10.8. Dienstag
Als Abschiedsgeschenk bekam
ich vom Sex-Seiten-Macher eine Plastikschüssel voller Eiswürfel als
Reiseproviant und fuhr gegen Mittag weiter Richtung Schmöckwitz.
Pralle Sonne und Rückenwind waren hervorragendes Reisewetter. Nach
einer Stunde jedoch hörte die Freude auf, denn aus dem Rückenwind
wurde plötzlich Gegenwind. In Höhe der Regattastrecke Grünau wurde er
so stark, dass ich trotz Vollgas rückwärts fuhr.
Hier war mein
Elektromotor mit seinen 0,6 KW eindeutig überfordert. Dreimal drehte
ich in den Wind und warf den Anker, um nicht weiter zurück getrieben
zu werden. Beim dritten Mal war der Wind so stark, dass ich trotz
Anker rückwärts fuhr. Als der Wind kurz schwächer wurde kam ich wieder
etwas voran, erreichte aber bloß einen großen Baum an einer Biegung
der Dahme, als es mich auch schon wieder zurück wehte.
Insgesamt
viermal fuhr ich diese 100 Meter bis zum Baum und wurde wieder
zurückgetrieben. Dann hatte ich die Nase voll und machte an einer
Badeleiter fest. Die gehörte wohl zu einem der vornehmen Häuser am
Ufer, hoffentlich hatten die Bewohner nichts dagegen. Aber was sollten
sie schon machen? Ich war in Seenot und mich hier wegzuscheuchen wäre
unterlassene Hilfeleistung und die ist strafbar. Die Villen machten
keinen besonders bewohnten Eindruck und es standen auch Schilder herum
„Wohnungen zu vermieten“. Ich zog mich etwas näher an meinen
„Schicksalsbaum“ und machte mich mit den Erdankern fest.
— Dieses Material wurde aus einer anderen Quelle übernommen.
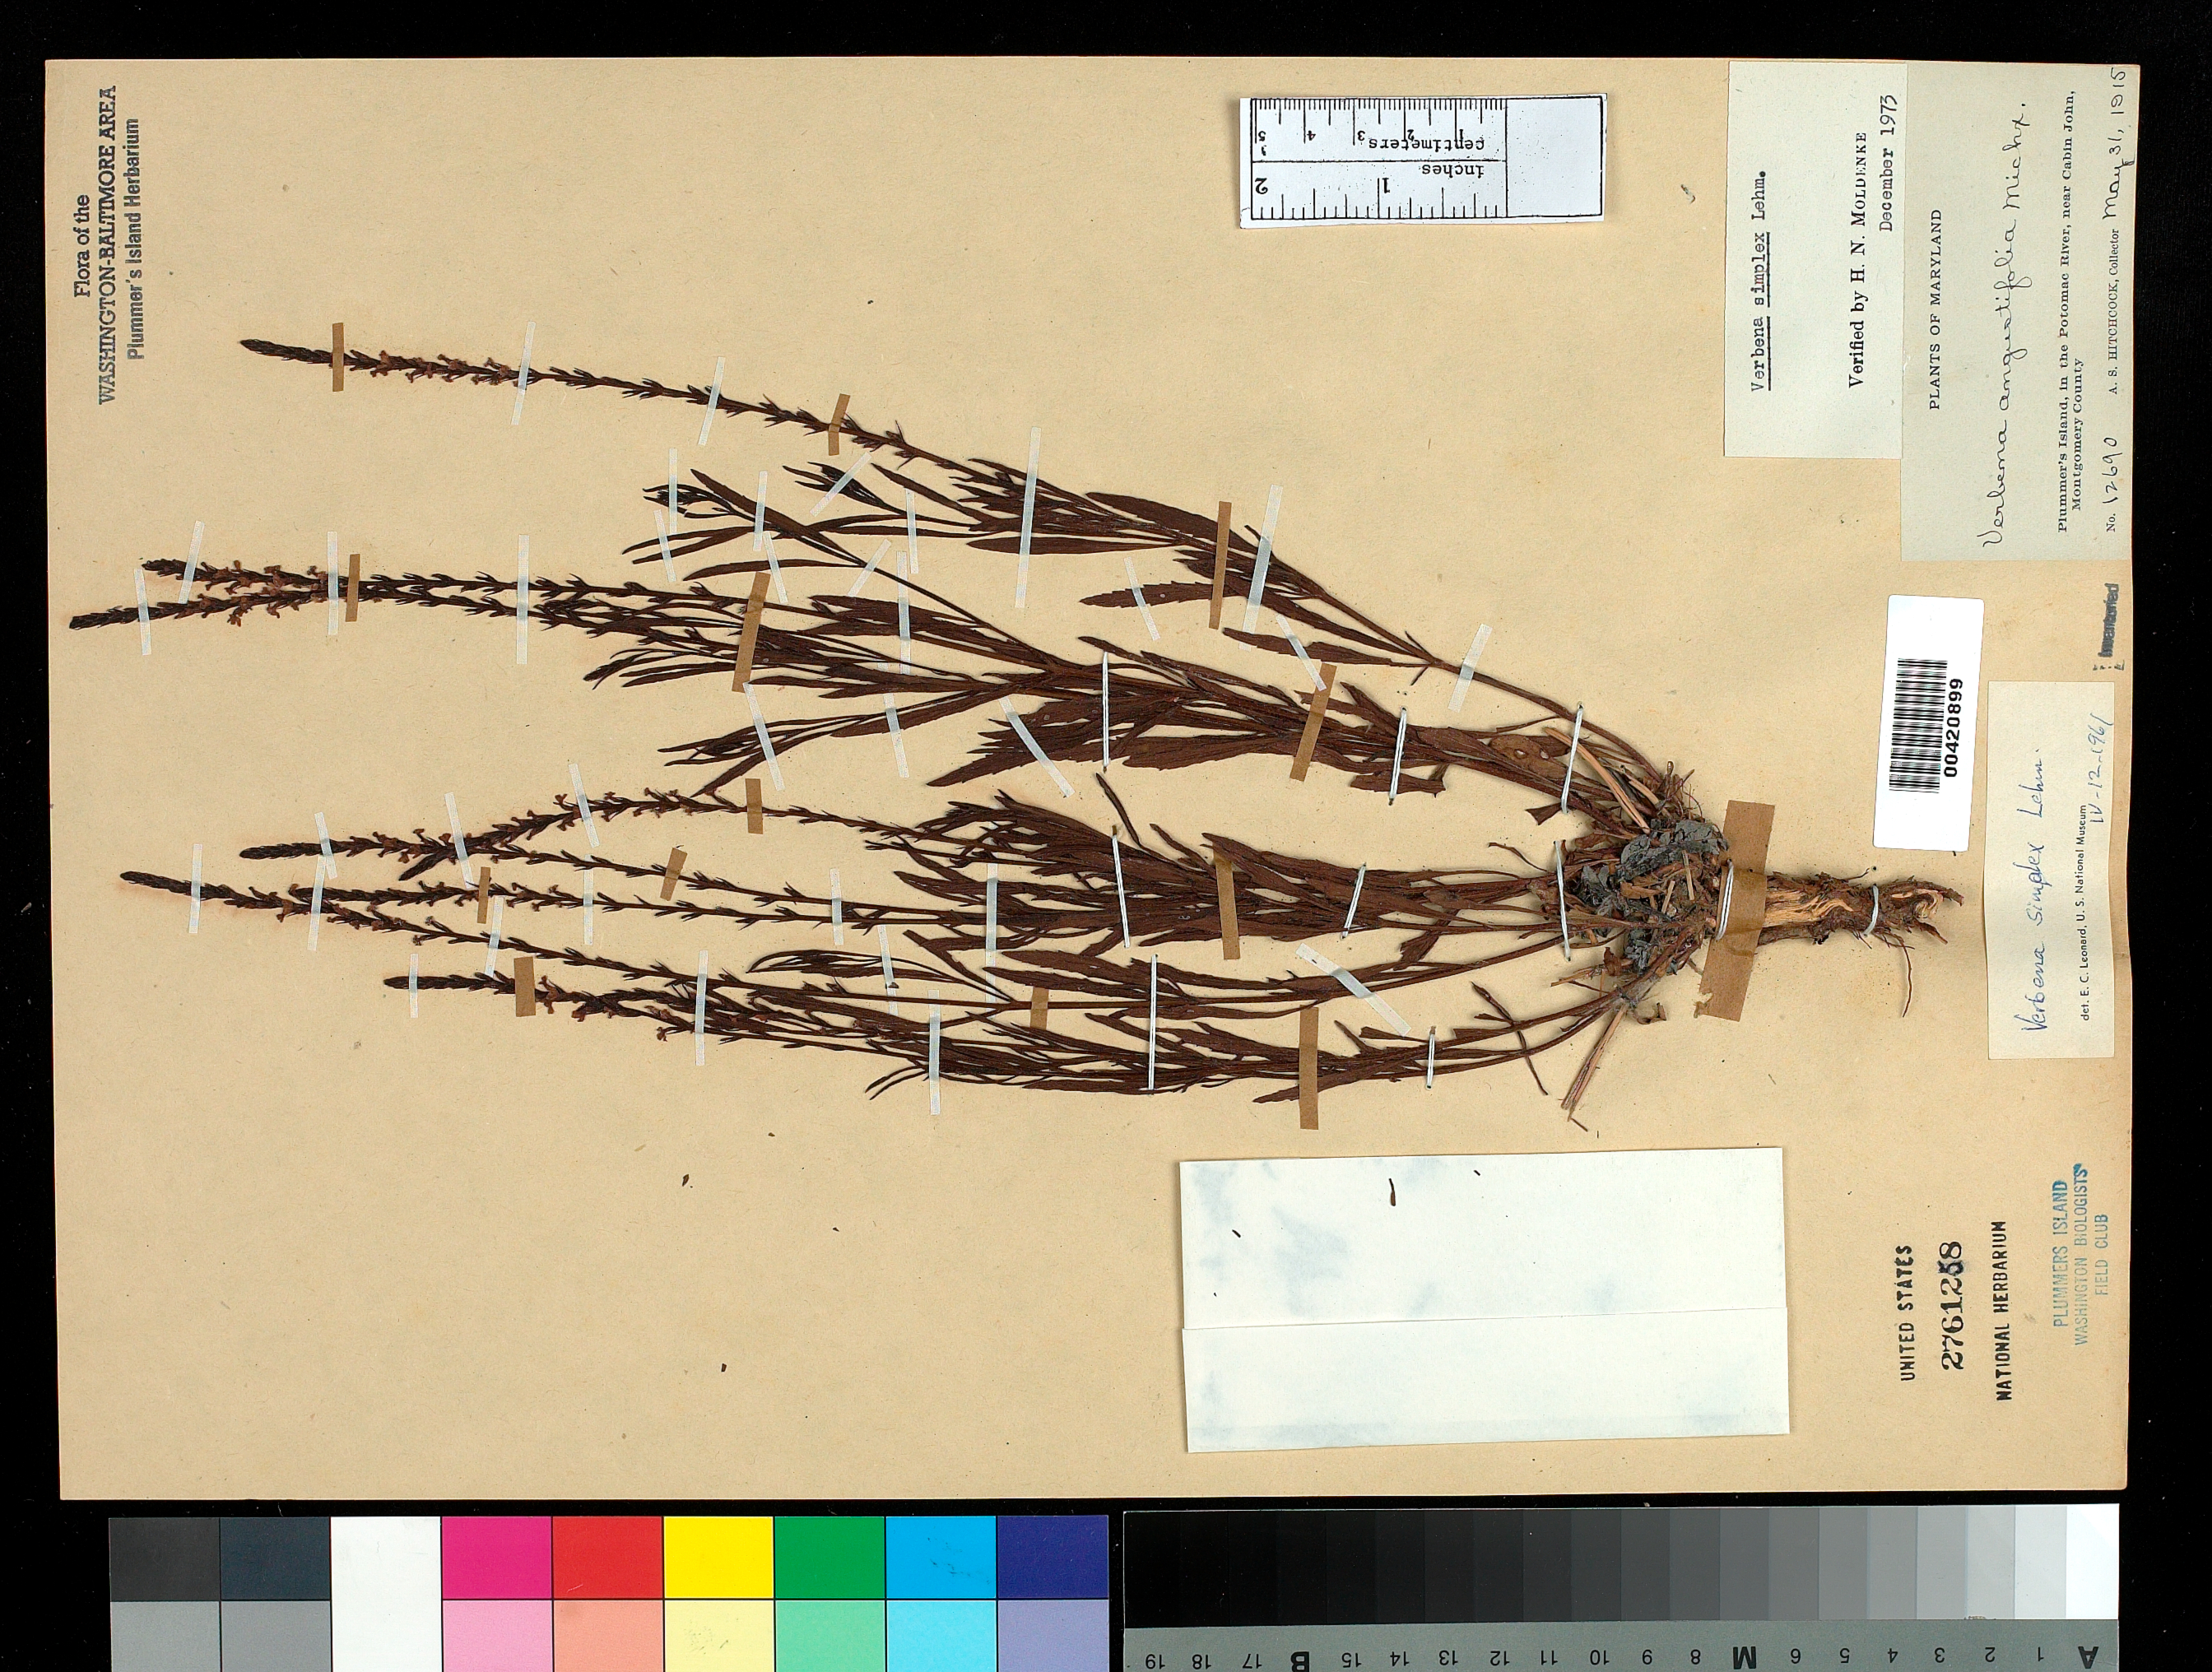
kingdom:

Jemand von den Hausbewohner
schien doch etwas gegen mich zu haben, nach einiger Zeit kam eine
Zivilstreife der Wasserschutzpolizei. Zwei nette Jungs, aber trotzdem
hielten sie mir einen Vortrag, dass ich hier nicht liegen könne, ein
Anwohner habe sich beschwert. Als ich ihnen meinerseits eine Ansprache
hielt, wurden sie unsicher und wussten nicht genau, was sie tun
sollten. Denn erstens könnte ich hier gar nicht weg, weil ich bei dem
Wind manövrierunfähig bin und es fahrlässig wäre, jetzt loszufahren.
Zweitens gehört in Berlin offiziell ein Uferstreifen von zwei Metern
Breite der Bevölkerung und nicht den Hausbesitzern. Und drittens hätte
ich gerade ein Bier getrunken und dürfe gar nicht mehr fahren.
Die
Jungs schauten ratlos, ich freute mich am Anblick ratloser Polizisten,
aber nicht lange, denn ausgerechnet jetzt kam mein Bekannter Rudi mit seinem
Boot an. Er meinte, hier wäre gerade Party, weil er die Polizisten als
solche ja nicht erkennen konnte. Die ergriffen sofort den rettenden
Strohhalm und meinten, Rudi könne mich doch an eine Stelle schleppen,
an der ich in Ruhe liegen könnte. Das machte Rudi dann auch und zog
mich etwa einen Kilometer zum Seebad Wendenschloß, wo ich am Ufer
festmachte und mir am Imbiss Currywurst mit Pommes genehmigte.